The ratings agency slashed the country’s sovereign debt rating yesterday, determining that “a default by Argentina is probable.” Argentina’s international law bonds are now rated CC. Fitch also cut its Argentine law bonds to B-minus.
Prior to the downgrade, both sets of bonds were rated B, four steps below investment grade.
Argentina is in danger of a technical default on exchange bonds it issued to creditors that accepted its debt restructuring—and a serious haircut in 2005 and 2010. A federal judge in New York has ordered the country to pay $1.33 billion into an escrow account for the holdouts, including Elliott affiliate NML Capital and Aurelius Capital Management, before it can make a $3 billion coupon payment on the exchange bonds.
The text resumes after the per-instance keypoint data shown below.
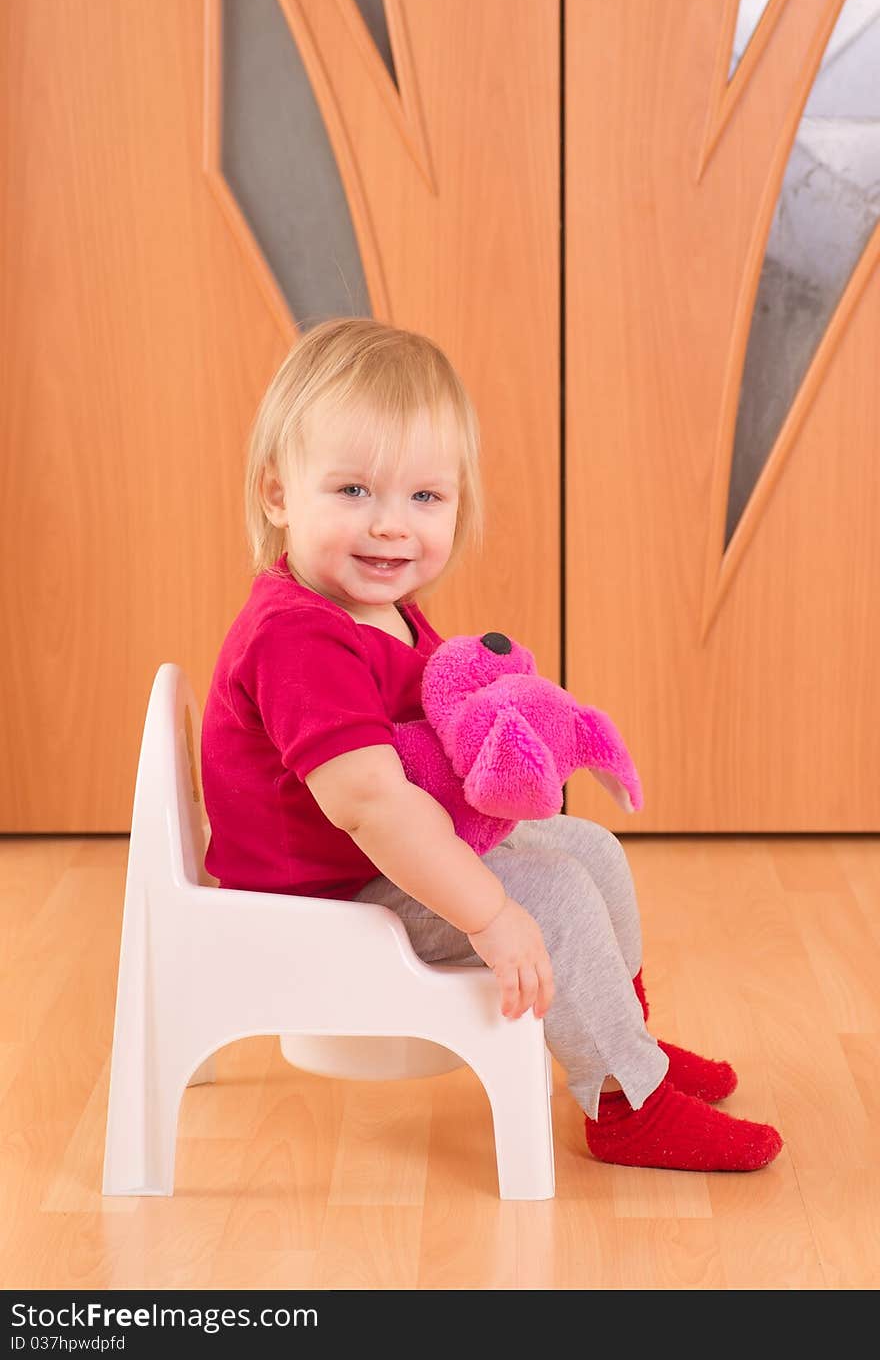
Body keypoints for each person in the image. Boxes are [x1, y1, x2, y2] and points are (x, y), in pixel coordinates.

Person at [201, 317, 783, 1172]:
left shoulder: (378, 606)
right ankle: (627, 1107)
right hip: (331, 889)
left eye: (424, 498)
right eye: (354, 491)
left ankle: (625, 1048)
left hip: (370, 861)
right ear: (279, 492)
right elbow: (370, 804)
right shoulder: (297, 636)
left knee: (591, 851)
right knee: (549, 892)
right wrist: (491, 913)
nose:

Argentina has vowed it will not pay the holdouts, which it calls vultures, but has also said that it will not default again.
Argentina’s eocnomy ministry said late on Monday it had filed an appeal and denounced Griesa’s ruling as “an attack on sovereignty that shows ignorance of the laws passed by our Congress.”
Any change to the terms of Argentine sovereign bonds must be approved by the country’s Congress.
The ministry said that if Griesa arranged a formula offering holdouts the same terms presented in the 2010 restructuring, Argentina’s Congress could debate it.
That proposal is unlikely to persuade the holdouts, however.
Earlier on Monday, investors holding $1 billion worth of restructured Argentine debt filed an emergency motion in a U.S. federal appeals court to fight the ruling, which they fear could prevent payment on their bonds and lead to a fresh default.
About 93 percent of bondholders agreed to swap defaulted debt from the 2002 default for new paper at a steep discount.
But holdouts, led by Elliott Management Corp’s NML Capital Ltd and Aurelius Capital Management, rejected the swaps and are fighting for full repayment in the courts.
Griesa’s order dismayed investors who took part in the two debt swaps and fear the G20 country will now enter into “technical default” on about $24 billion in restructured debt.
It was those holders who filed the motion on Monday in the U.S. 2nd Circuit Court of Appeals seeking to halt Griesa’s order.
The motion would ensure that interest payments to the bondholders continue while the appeal is decided,” said David Boies, a lawyer representing the investors. “Exchange bondholders agreed to take under 30 cents on the dollar to support Argentina’s debt restructuring.”
Argentina’s motion was filed to the same appeals court.
Aside from sparking howls from investors who participated in the debt restructurings, Griesa’s ruling was a setback for Argentina’s combative, left-leaning President Cristina Fernandez, who calls the holdout funds “vultures” and has vowed never to pay them.
Fernandez’s decision to vilify holdout creditors, who are loathed by most Argentines, makes payment a difficult prospect, and a local law prohibits offering a better deal than that given in the swaps. Doing so might expose Argentina to lawsuits from creditors who tendered their paper.
On the other hand, another default, albeit a technical default, would tarnish Fernandez’s record on managing the economy, deepen Argentina’s isolation from global financial markets and hit investment at a time of sluggish growth.
Some analysts fear the case’s implications could stretch far beyond Argentina and its creditors, hampering future debt restructurings and the operation of global payment systems.
The Argentine government is due to pay exchange bondholders at least $3.3 billion in principal and interest in December.
But if Griesa’s demand for payment of the $1.3 billion into an escrow account for holdouts is upheld by an appeals court and Argentina still refuses to pay, U.S. courts could embargo payments to the creditors who accepted the debt restructurings.
That would push Argentina into a technical default.